Only the pictures should be dropped; every line of the data must come back exactly as written.

- **INPUT FOR THIS TASK**
*** Block opens ***

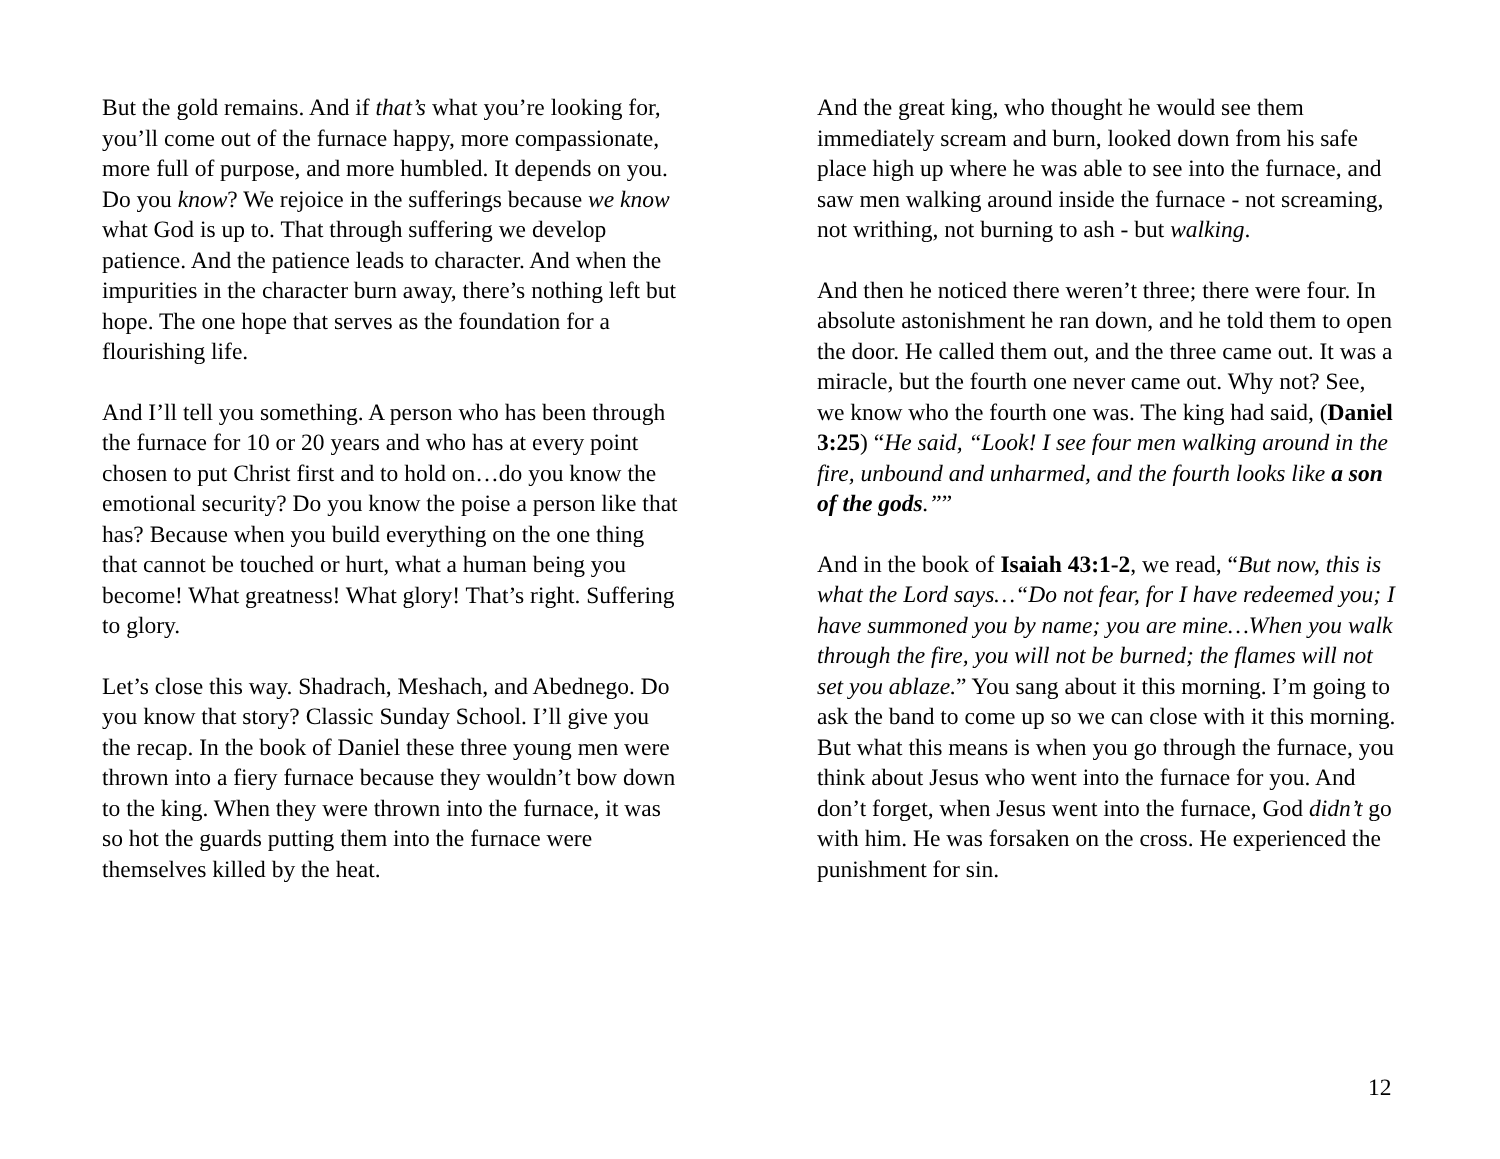But the gold remains. And if that’s what you’re looking for, you’ll come out of the furnace happy, more compassionate, more full of purpose, and more humbled. It depends on you. Do you know? We rejoice in the sufferings because we know what God is up to. That through suffering we develop patience. And the patience leads to character. And when the impurities in the character burn away, there’s nothing left but hope. The one hope that serves as the foundation for a flourishing life.
And I’ll tell you something. A person who has been through the furnace for 10 or 20 years and who has at every point chosen to put Christ first and to hold on…do you know the emotional security? Do you know the poise a person like that has? Because when you build everything on the one thing that cannot be touched or hurt, what a human being you become! What greatness! What glory! That’s right. Suffering to glory.
Let’s close this way. Shadrach, Meshach, and Abednego. Do you know that story? Classic Sunday School. I’ll give you the recap. In the book of Daniel these three young men were thrown into a fiery furnace because they wouldn’t bow down to the king. When they were thrown into the furnace, it was so hot the guards putting them into the furnace were themselves killed by the heat.
And the great king, who thought he would see them immediately scream and burn, looked down from his safe place high up where he was able to see into the furnace, and saw men walking around inside the furnace - not screaming, not writhing, not burning to ash - but walking.
And then he noticed there weren’t three; there were four. In absolute astonishment he ran down, and he told them to open the door. He called them out, and the three came out. It was a miracle, but the fourth one never came out. Why not? See, we know who the fourth one was. The king had said, (Daniel 3:25) “He said, “Look! I see four men walking around in the fire, unbound and unharmed, and the fourth looks like a son of the gods.””
And in the book of Isaiah 43:1-2, we read, “But now, this is what the Lord says…“Do not fear, for I have redeemed you; I have summoned you by name; you are mine…When you walk through the fire, you will not be burned; the flames will not set you ablaze.” You sang about it this morning. I’m going to ask the band to come up so we can close with it this morning. But what this means is when you go through the furnace, you think about Jesus who went into the furnace for you. And don’t forget, when Jesus went into the furnace, God didn’t go with him. He was forsaken on the cross. He experienced the punishment for sin.
12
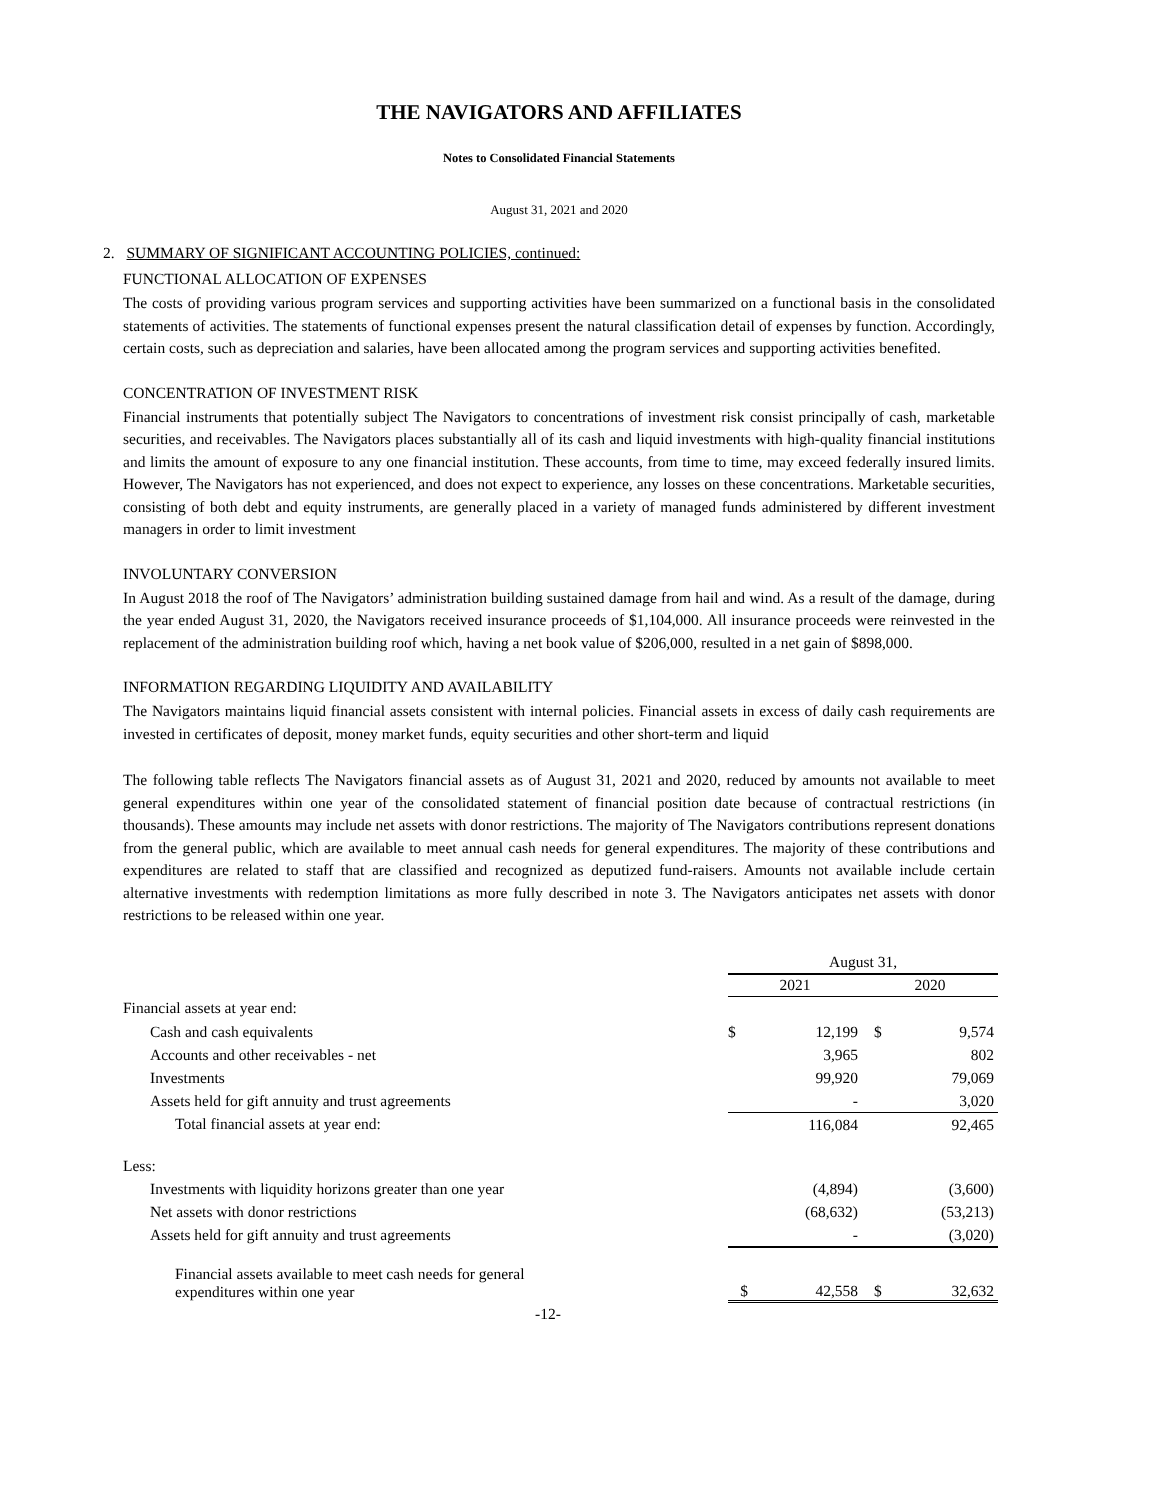THE NAVIGATORS AND AFFILIATES
Notes to Consolidated Financial Statements
August 31, 2021 and 2020
2. SUMMARY OF SIGNIFICANT ACCOUNTING POLICIES, continued:
FUNCTIONAL ALLOCATION OF EXPENSES
The costs of providing various program services and supporting activities have been summarized on a functional basis in the consolidated statements of activities. The statements of functional expenses present the natural classification detail of expenses by function. Accordingly, certain costs, such as depreciation and salaries, have been allocated among the program services and supporting activities benefited.
CONCENTRATION OF INVESTMENT RISK
Financial instruments that potentially subject The Navigators to concentrations of investment risk consist principally of cash, marketable securities, and receivables. The Navigators places substantially all of its cash and liquid investments with high-quality financial institutions and limits the amount of exposure to any one financial institution. These accounts, from time to time, may exceed federally insured limits. However, The Navigators has not experienced, and does not expect to experience, any losses on these concentrations. Marketable securities, consisting of both debt and equity instruments, are generally placed in a variety of managed funds administered by different investment managers in order to limit investment
INVOLUNTARY CONVERSION
In August 2018 the roof of The Navigators’ administration building sustained damage from hail and wind. As a result of the damage, during the year ended August 31, 2020, the Navigators received insurance proceeds of $1,104,000. All insurance proceeds were reinvested in the replacement of the administration building roof which, having a net book value of $206,000, resulted in a net gain of $898,000.
INFORMATION REGARDING LIQUIDITY AND AVAILABILITY
The Navigators maintains liquid financial assets consistent with internal policies. Financial assets in excess of daily cash requirements are invested in certificates of deposit, money market funds, equity securities and other short-term and liquid
The following table reflects The Navigators financial assets as of August 31, 2021 and 2020, reduced by amounts not available to meet general expenditures within one year of the consolidated statement of financial position date because of contractual restrictions (in thousands). These amounts may include net assets with donor restrictions. The majority of The Navigators contributions represent donations from the general public, which are available to meet annual cash needs for general expenditures. The majority of these contributions and expenditures are related to staff that are classified and recognized as deputized fund-raisers. Amounts not available include certain alternative investments with redemption limitations as more fully described in note 3. The Navigators anticipates net assets with donor restrictions to be released within one year.
| | August 31, | | | |
| | 2021 | | 2020 | |
| Financial assets at year end: | | | | |
| Cash and cash equivalents | $ | 12,199 | $ | 9,574 |
| Accounts and other receivables - net | | 3,965 | | 802 |
| Investments | | 99,920 | | 79,069 |
| Assets held for gift annuity and trust agreements | | - | | 3,020 |
| Total financial assets at year end: | | 116,084 | | 92,465 |
| Less: | | | | |
| Investments with liquidity horizons greater than one year | | (4,894) | | (3,600) |
| Net assets with donor restrictions | | (68,632) | | (53,213) |
| Assets held for gift annuity and trust agreements | | - | | (3,020) |
| Financial assets available to meet cash needs for general expenditures within one year | $ | 42,558 | $ | 32,632 |
-12-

*** Block closes ***

- **ANSWER**
But the gold remains. And if that’s what you’re looking for, you’ll come out of the furnace happy, more compassionate, more full of purpose, and more humbled. It depends on you. Do you know? We rejoice in the sufferings because we know what God is up to. That through suffering we develop patience. And the patience leads to character. And when the impurities in the character burn away, there’s nothing left but hope. The one hope that serves as the foundation for a flourishing life.
And I’ll tell you something. A person who has been through the furnace for 10 or 20 years and who has at every point chosen to put Christ first and to hold on…do you know the emotional security? Do you know the poise a person like that has? Because when you build everything on the one thing that cannot be touched or hurt, what a human being you become! What greatness! What glory! That’s right. Suffering to glory.
Let’s close this way. Shadrach, Meshach, and Abednego. Do you know that story? Classic Sunday School. I’ll give you the recap. In the book of Daniel these three young men were thrown into a fiery furnace because they wouldn’t bow down to the king. When they were thrown into the furnace, it was so hot the guards putting them into the furnace were themselves killed by the heat.
And the great king, who thought he would see them immediately scream and burn, looked down from his safe place high up where he was able to see into the furnace, and saw men walking around inside the furnace - not screaming, not writhing, not burning to ash - but walking.
And then he noticed there weren’t three; there were four. In absolute astonishment he ran down, and he told them to open the door. He called them out, and the three came out. It was a miracle, but the fourth one never came out. Why not? See, we know who the fourth one was. The king had said, (Daniel 3:25) “He said, “Look! I see four men walking around in the fire, unbound and unharmed, and the fourth looks like a son of the gods.””
And in the book of Isaiah 43:1-2, we read, “But now, this is what the Lord says…“Do not fear, for I have redeemed you; I have summoned you by name; you are mine…When you walk through the fire, you will not be burned; the flames will not set you ablaze.” You sang about it this morning. I’m going to ask the band to come up so we can close with it this morning. But what this means is when you go through the furnace, you think about Jesus who went into the furnace for you. And don’t forget, when Jesus went into the furnace, God didn’t go with him. He was forsaken on the cross. He experienced the punishment for sin.
12
THE NAVIGATORS AND AFFILIATES
Notes to Consolidated Financial Statements
August 31, 2021 and 2020
2. SUMMARY OF SIGNIFICANT ACCOUNTING POLICIES, continued:
FUNCTIONAL ALLOCATION OF EXPENSES
The costs of providing various program services and supporting activities have been summarized on a functional basis in the consolidated statements of activities. The statements of functional expenses present the natural classification detail of expenses by function. Accordingly, certain costs, such as depreciation and salaries, have been allocated among the program services and supporting activities benefited.
CONCENTRATION OF INVESTMENT RISK
Financial instruments that potentially subject The Navigators to concentrations of investment risk consist principally of cash, marketable securities, and receivables. The Navigators places substantially all of its cash and liquid investments with high-quality financial institutions and limits the amount of exposure to any one financial institution. These accounts, from time to time, may exceed federally insured limits. However, The Navigators has not experienced, and does not expect to experience, any losses on these concentrations. Marketable securities, consisting of both debt and equity instruments, are generally placed in a variety of managed funds administered by different investment managers in order to limit investment
INVOLUNTARY CONVERSION
In August 2018 the roof of The Navigators’ administration building sustained damage from hail and wind. As a result of the damage, during the year ended August 31, 2020, the Navigators received insurance proceeds of $1,104,000. All insurance proceeds were reinvested in the replacement of the administration building roof which, having a net book value of $206,000, resulted in a net gain of $898,000.
INFORMATION REGARDING LIQUIDITY AND AVAILABILITY
The Navigators maintains liquid financial assets consistent with internal policies. Financial assets in excess of daily cash requirements are invested in certificates of deposit, money market funds, equity securities and other short-term and liquid
The following table reflects The Navigators financial assets as of August 31, 2021 and 2020, reduced by amounts not available to meet general expenditures within one year of the consolidated statement of financial position date because of contractual restrictions (in thousands). These amounts may include net assets with donor restrictions. The majority of The Navigators contributions represent donations from the general public, which are available to meet annual cash needs for general expenditures. The majority of these contributions and expenditures are related to staff that are classified and recognized as deputized fund-raisers. Amounts not available include certain alternative investments with redemption limitations as more fully described in note 3. The Navigators anticipates net assets with donor restrictions to be released within one year.
| | August 31, | | | |
| | 2021 | | 2020 | |
| Financial assets at year end: | | | | |
| Cash and cash equivalents | $ | 12,199 | $ | 9,574 |
| Accounts and other receivables - net | | 3,965 | | 802 |
| Investments | | 99,920 | | 79,069 |
| Assets held for gift annuity and trust agreements | | - | | 3,020 |
| Total financial assets at year end: | | 116,084 | | 92,465 |
| Less: | | | | |
| Investments with liquidity horizons greater than one year | | (4,894) | | (3,600) |
| Net assets with donor restrictions | | (68,632) | | (53,213) |
| Assets held for gift annuity and trust agreements | | - | | (3,020) |
| Financial assets available to meet cash needs for general expenditures within one year | $ | 42,558 | $ | 32,632 |
-12-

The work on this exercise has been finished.